- [Aufgabenstellung]
Schreibe die folgenden Zeilen unverändert ab. Die Bilder lässt du dabei weg.
*****
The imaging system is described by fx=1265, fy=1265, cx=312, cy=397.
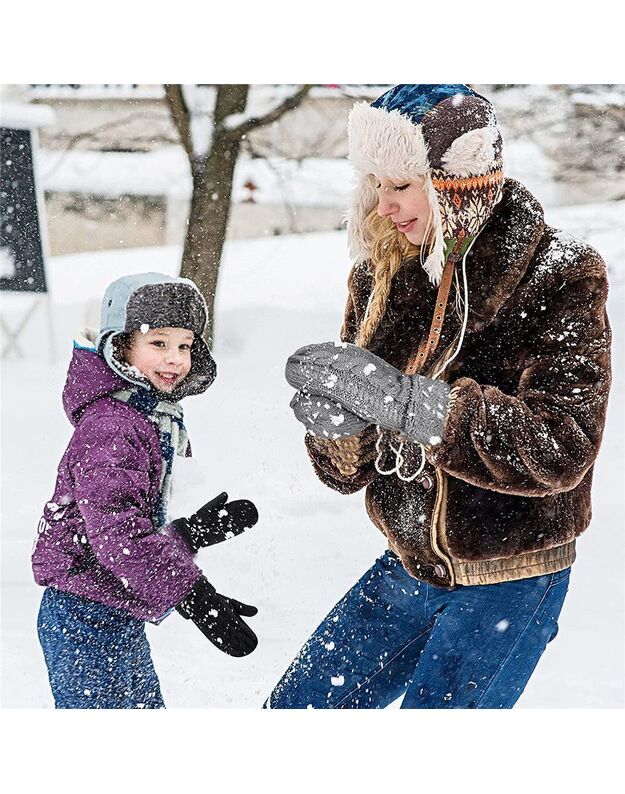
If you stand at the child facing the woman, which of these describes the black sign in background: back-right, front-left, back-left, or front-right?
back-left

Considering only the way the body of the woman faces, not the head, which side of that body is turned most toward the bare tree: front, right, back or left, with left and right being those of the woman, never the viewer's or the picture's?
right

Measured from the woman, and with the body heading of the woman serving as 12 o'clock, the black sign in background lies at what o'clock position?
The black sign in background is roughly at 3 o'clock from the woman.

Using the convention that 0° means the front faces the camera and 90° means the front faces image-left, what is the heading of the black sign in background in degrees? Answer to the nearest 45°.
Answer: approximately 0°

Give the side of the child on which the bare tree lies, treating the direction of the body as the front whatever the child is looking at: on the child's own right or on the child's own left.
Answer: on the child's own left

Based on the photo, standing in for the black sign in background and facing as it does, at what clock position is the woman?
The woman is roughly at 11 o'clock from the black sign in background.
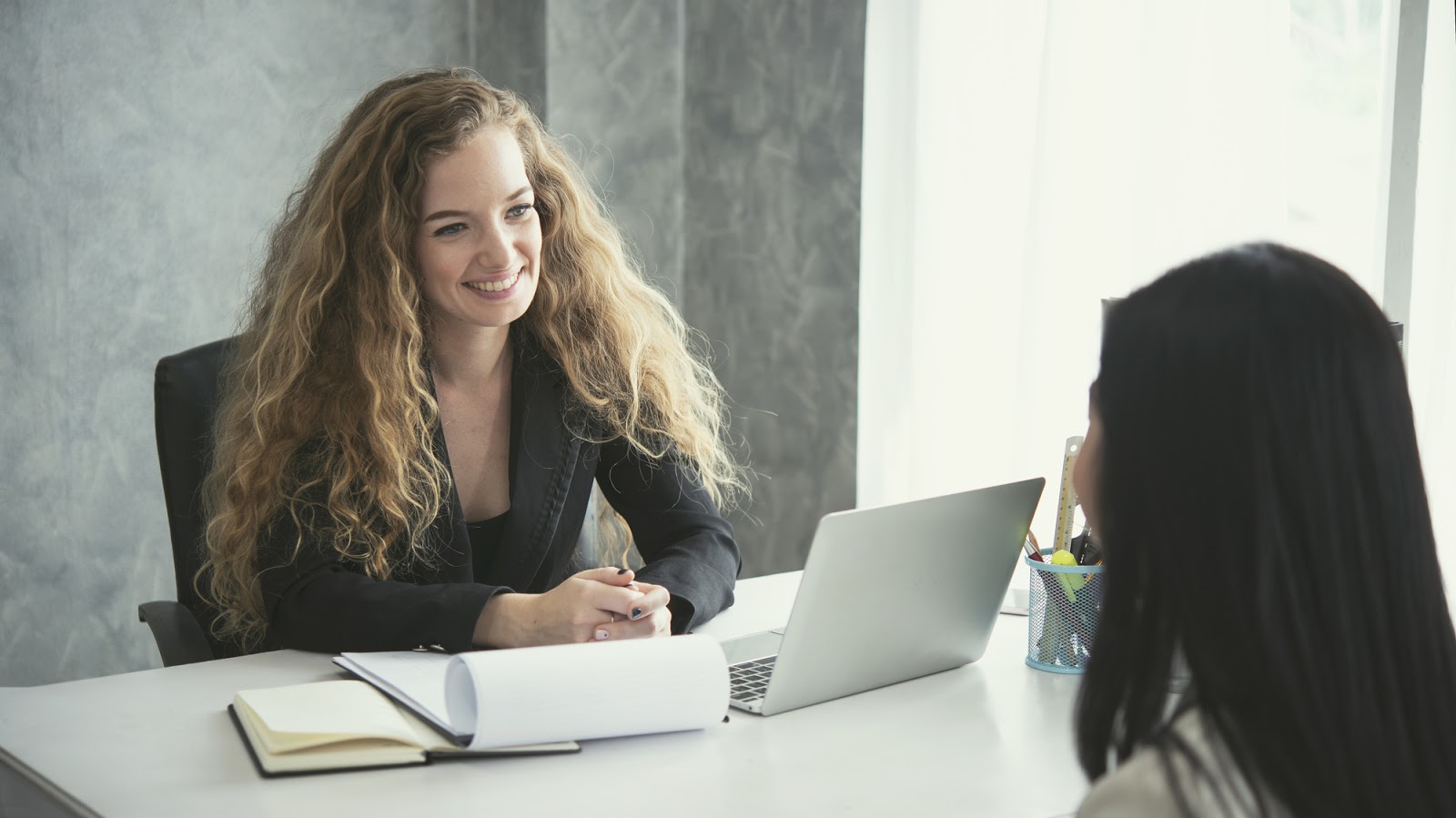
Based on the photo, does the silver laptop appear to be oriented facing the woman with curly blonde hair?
*****
- [Deine Lösung]
The imaging system is described by fx=1265, fy=1265, cx=312, cy=397.
If you stand at the child facing the woman, which of these describes the black sign in background: back-right, front-left, back-left, or front-right?
back-left

Considering only the way the body of the woman faces, not the head, which side of that body is turned most toward the bare tree: front, right, back or left, with left and right being those of the woman, never the viewer's or the picture's?
right

Measured from the woman, and with the body heading of the woman serving as 12 o'clock, the black sign in background lies at what o'clock position?
The black sign in background is roughly at 3 o'clock from the woman.

Using the convention that 0° means the front faces the camera and 90° means the front faces image-left, what is the heading of the black sign in background in degrees? Answer to the nearest 45°.
Answer: approximately 0°

Give the side of the child on which the bare tree lies, treating the direction of the body as the front whatever the child is looking at: on the child's own right or on the child's own left.
Answer: on the child's own left

Based on the photo, standing in for the black sign in background and facing as it does, at what clock position is the woman?
The woman is roughly at 11 o'clock from the black sign in background.
Based on the photo, does the silver laptop appear to be oriented facing the woman with curly blonde hair?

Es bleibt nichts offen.